S.T.: “Kapto was a secretary on ideology of the Central Committee. This is what the rhetoric of party bonzes about ‘friendship of people’ was in reality.”
“In the 1990s Mykola Mashchenko, the then director of the film studio, offered me to shoot a film about Shevchenko, but the idea was dead in me by that time. Armenians regularly offer me to shoot Buffalo. But I am a different kind of person now.”
S.T.: “Whom did you want to invite for Shevchenko’s role?”
“Moscow actor Nikolai Gubenko, he worked at the Theater on Taganka. It was in 1979. I turned against this idea, when I was made understand that Armenian cannot make films about sacred things. Since then I haven’t read anything Ukrainian with a purpose to make a film.”
V.H.: “Are you working on a new film?”
“I am working on two scripts simultaneously, but I cannot finish them because of my laziness. I should be sent somewhere, far away from the city and the car, so that I didn’t want to go out of the house.”
V.H.: “What prevents you from doing this?”
“I simply don’t like cinema much. This ego has disappeared in me. I understand that when I will be shooting the film, it will be interesting, but I procrastinate.”
S.T.: “You shoot once in five years.”
“I have four more months left (laughing). I hate heat and cold. If I shoot, I will do this in May and June.
“Maybe, if I were poor, I would have finished those scripts long ago. This matters as well. Having a studio and making TV series, I have become a kind of wealthy man. But I need to do something, because I can run out of money.”
S.T.: “What needs to be changed for Ukraine to become a different country?”
“There is no any consolidating idea, not a national idea, but a unifying one, which would stimulate the east, the south, the north, and the west to move in a single direction. In my time I thought that the language could be a unifying factor. In 1992, when they wanted to make all schools Ukrainian, I told one member of Rukh: are you mad? This will split the country. I offered an edict which would oblige the first forms to move to Ukrainian in a matter of seven years. Even a person who hates Ukrainians and Ukrainian would understand that he has seven years to prepare for changes. A state is a single language, a tenable army, and clearly defined borders. This is a formula from the 1st century. They did not listen to me, they wanted to jump over these problems in one leap.
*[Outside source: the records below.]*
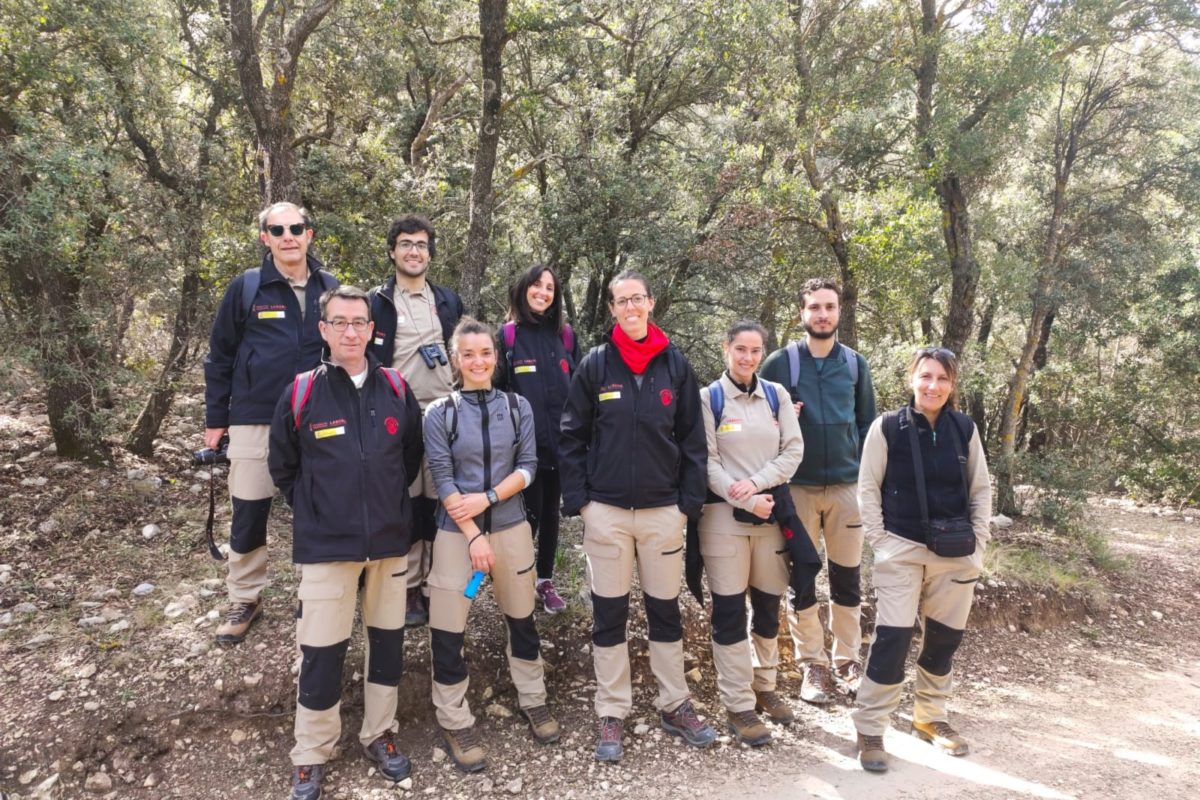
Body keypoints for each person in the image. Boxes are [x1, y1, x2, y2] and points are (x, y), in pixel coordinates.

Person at [268, 286, 425, 800]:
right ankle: (311, 754)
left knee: (387, 646)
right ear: (324, 330)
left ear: (372, 329)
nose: (352, 332)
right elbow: (283, 468)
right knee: (320, 652)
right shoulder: (301, 392)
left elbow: (409, 459)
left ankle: (379, 733)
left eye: (360, 322)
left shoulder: (397, 389)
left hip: (387, 546)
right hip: (326, 548)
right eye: (340, 322)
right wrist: (318, 508)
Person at [559, 270, 714, 762]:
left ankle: (675, 703)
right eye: (621, 301)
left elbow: (693, 440)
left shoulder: (676, 366)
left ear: (650, 303)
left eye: (638, 299)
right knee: (610, 614)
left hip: (662, 513)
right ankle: (612, 710)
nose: (630, 307)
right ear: (611, 309)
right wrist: (583, 501)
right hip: (606, 512)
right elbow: (570, 436)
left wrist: (687, 505)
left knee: (664, 611)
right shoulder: (596, 365)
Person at [423, 318, 560, 773]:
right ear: (455, 359)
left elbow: (528, 466)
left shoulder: (517, 406)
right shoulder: (439, 412)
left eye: (485, 353)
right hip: (454, 535)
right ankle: (454, 718)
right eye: (468, 354)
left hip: (511, 526)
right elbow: (442, 478)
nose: (478, 361)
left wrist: (488, 499)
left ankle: (534, 699)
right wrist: (474, 534)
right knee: (447, 627)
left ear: (495, 358)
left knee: (521, 618)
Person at [204, 202, 338, 645]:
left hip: (316, 417)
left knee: (318, 506)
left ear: (309, 233)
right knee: (249, 508)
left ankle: (317, 592)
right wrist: (215, 422)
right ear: (265, 238)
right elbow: (220, 356)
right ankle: (245, 596)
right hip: (254, 417)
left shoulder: (330, 287)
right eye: (277, 229)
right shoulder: (247, 287)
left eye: (295, 228)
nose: (288, 236)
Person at [852, 347, 992, 773]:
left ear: (953, 385)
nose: (933, 386)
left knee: (943, 639)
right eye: (926, 376)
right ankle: (871, 726)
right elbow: (867, 488)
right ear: (912, 378)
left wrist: (979, 545)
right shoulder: (887, 427)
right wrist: (882, 542)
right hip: (902, 548)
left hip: (956, 552)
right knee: (892, 638)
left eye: (942, 379)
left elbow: (981, 489)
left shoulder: (964, 429)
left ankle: (930, 716)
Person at [760, 277, 876, 703]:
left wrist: (866, 477)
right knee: (803, 578)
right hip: (798, 489)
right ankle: (813, 666)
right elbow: (755, 418)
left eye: (829, 307)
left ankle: (847, 660)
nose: (822, 314)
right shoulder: (780, 364)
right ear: (802, 313)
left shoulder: (854, 365)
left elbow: (868, 425)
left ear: (839, 311)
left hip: (847, 489)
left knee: (848, 580)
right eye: (814, 308)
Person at [697, 320, 805, 745]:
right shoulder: (710, 398)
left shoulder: (776, 396)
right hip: (723, 520)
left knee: (766, 607)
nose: (747, 357)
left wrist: (758, 487)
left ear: (763, 352)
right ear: (726, 349)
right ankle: (738, 703)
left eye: (755, 350)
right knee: (728, 612)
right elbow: (705, 462)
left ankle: (765, 687)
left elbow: (794, 451)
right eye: (740, 349)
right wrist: (743, 498)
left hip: (771, 517)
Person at [367, 214, 465, 628]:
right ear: (392, 250)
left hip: (443, 416)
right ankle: (405, 586)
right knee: (403, 503)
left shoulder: (446, 300)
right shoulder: (378, 302)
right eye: (406, 244)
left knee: (438, 503)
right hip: (398, 418)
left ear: (430, 252)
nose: (414, 251)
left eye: (421, 245)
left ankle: (432, 584)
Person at [495, 264, 582, 614]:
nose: (543, 292)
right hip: (522, 451)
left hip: (559, 448)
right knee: (523, 517)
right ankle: (515, 580)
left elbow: (577, 392)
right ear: (523, 289)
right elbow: (497, 391)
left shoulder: (566, 336)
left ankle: (544, 582)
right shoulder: (508, 337)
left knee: (549, 516)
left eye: (549, 288)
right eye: (536, 285)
“When I came to Kyiv for the first time in February 1961, we were laughing out loud. Can you imagine how the words ‘yidalnia,’ ‘laznia,’ ‘rechi naprokat’ sound for a Russian-speaking person? We were giggling, we thought it was a lame Russian language. But in a year I made my peers speak Ukrainian to me. Ukrainians, you have a brilliant language. The most tender and polite one. Even when Oleh Tiahnybok quarrels, his words sound normal except for the word ‘bandits.’ It is the language of dinner parties and diplomacy. It has no categorical ‘no’ and ‘yes.’ It has no brutality; it’s a language of poetry. That is why there are so many poets in Ukraine and so few prose authors.”